Thursday, October 27, 2016

Investors to Remain Fixated on US Economic Data Amid the Divided FOMC

26 October 2016


Rates & FX Market Update


Investors to Remain Fixated on US Economic Data Amid the Divided FOMC

Highlights

¨   Global Markets: Movement on USTs were mixed yesterday, with yields on short dated USTs continuing its upward climb overnight. Demand for the 2y UST new issuance was soft, garnering a BTC of 2.53x (Sep: 2.65x) despite higher cutoff yields at 0.855% (Sep: 0.750%) as recent hawkish Fedspeak advocating for FFR hikes beyond investors’ expectations dampened aggressive bids at the auction. We opine for investors focus to remain fixated on US economic data amid the divided FOMC, with a strong 3Q GDP print due in the week ahead likely to be a strong catalyst to drive DXY’s break above the 99 resistance.

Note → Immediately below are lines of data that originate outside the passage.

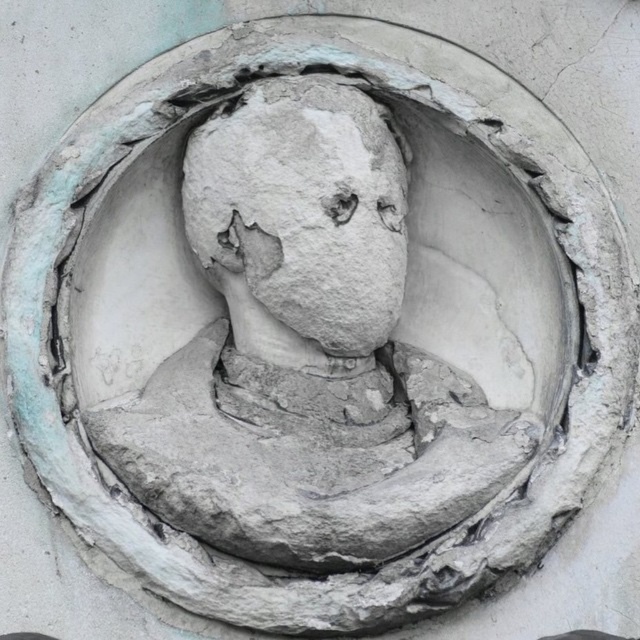
Question: Is white stone bust at center below gray stone face at center?

Choices:
 (A) no
 (B) yes

Answer: (B)

Question: In this image, where is white stone bust at center located relative to gray stone face at center?

Choices:
 (A) below
 (B) above

Answer: (A)

Question: Is white stone bust at center to the right of gray stone face at center from the viewer's perspective?

Choices:
 (A) no
 (B) yes

Answer: (B)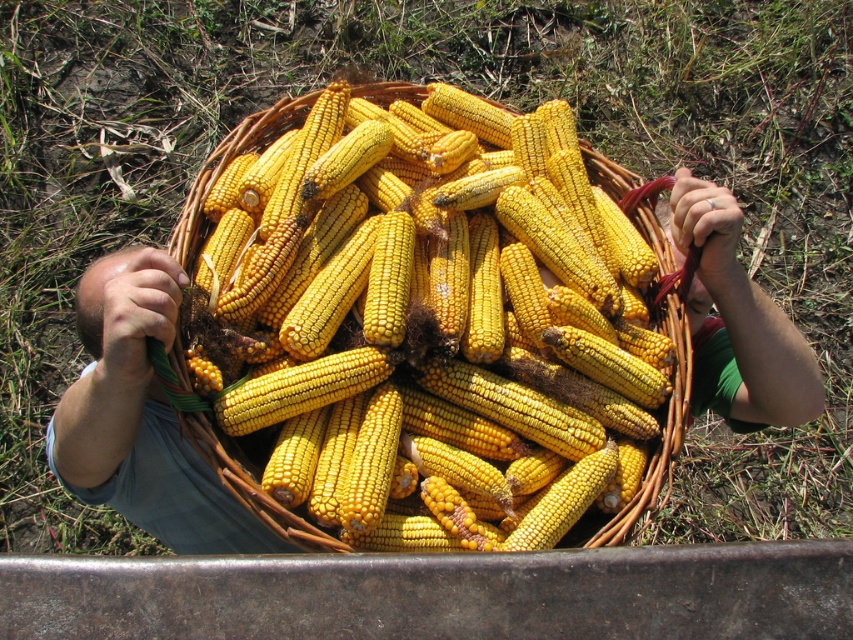
Is woven brown basket at center smaller than green fabric hand at upper center?

No.

Is woven brown basket at center to the left of green fabric hand at upper center from the viewer's perspective?

Correct, you'll find woven brown basket at center to the left of green fabric hand at upper center.

Find the location of `woven brown basket at center`. woven brown basket at center is located at coordinates (447, 330).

Meanwhile, volatile session was seen for EURUSD yesterday as ECB’s Draghi speech dispelled lingering concerns of ECB taper while pledging to keep the current monetary framework in place until the inflation target has been achieved. EURUSD retraced higher to 1.089 towards the end of the trading session, underscored by strong German data which dampened prospects of further ECB rate cuts over the coming months; maintain mild overweight duration bias on core EGBs and neutral stance on EUR.
¨   AxJ Markets: MAS Macroeconomic Review has reinforced the weak economic outlook, citing lackluster external demand and weak global trade to exert pressure on the export oriented economy. Despite so, MAS expects the slack to be partially offset by growth in modern services and domestic oriented industries, with unemployment rates likely to rise modestly in the year ahead. Yields on SGS inched lower yesterday, with SGS spreads over USTs remaining tight given flushed liquidity within the domestic economy; USDSGD remained sticky at the 1.390 handle, where we expect the pair to continue treading higher to 1.420 by 3Q17, weighed by the weak economic outlook and lingering expectations of further MAS easing, keeping SGD NEER trading at the bottom band.
¨   AUDUSD climbed further this morning to touch an intraday high of 0.7709 post CPI data release which indicated a quicker than expected rise in CPI (3Q: 1.3%; 2Q: 1.0%). Although CPI prints remain comfortably below RBA’s inflation target of 2.0-3.0%, the uptick is likely to dull immediate calls for further RBA rate cuts, with the central bank likely to keep a keen eye on the extent of labour market slack; maintain neutral AUD.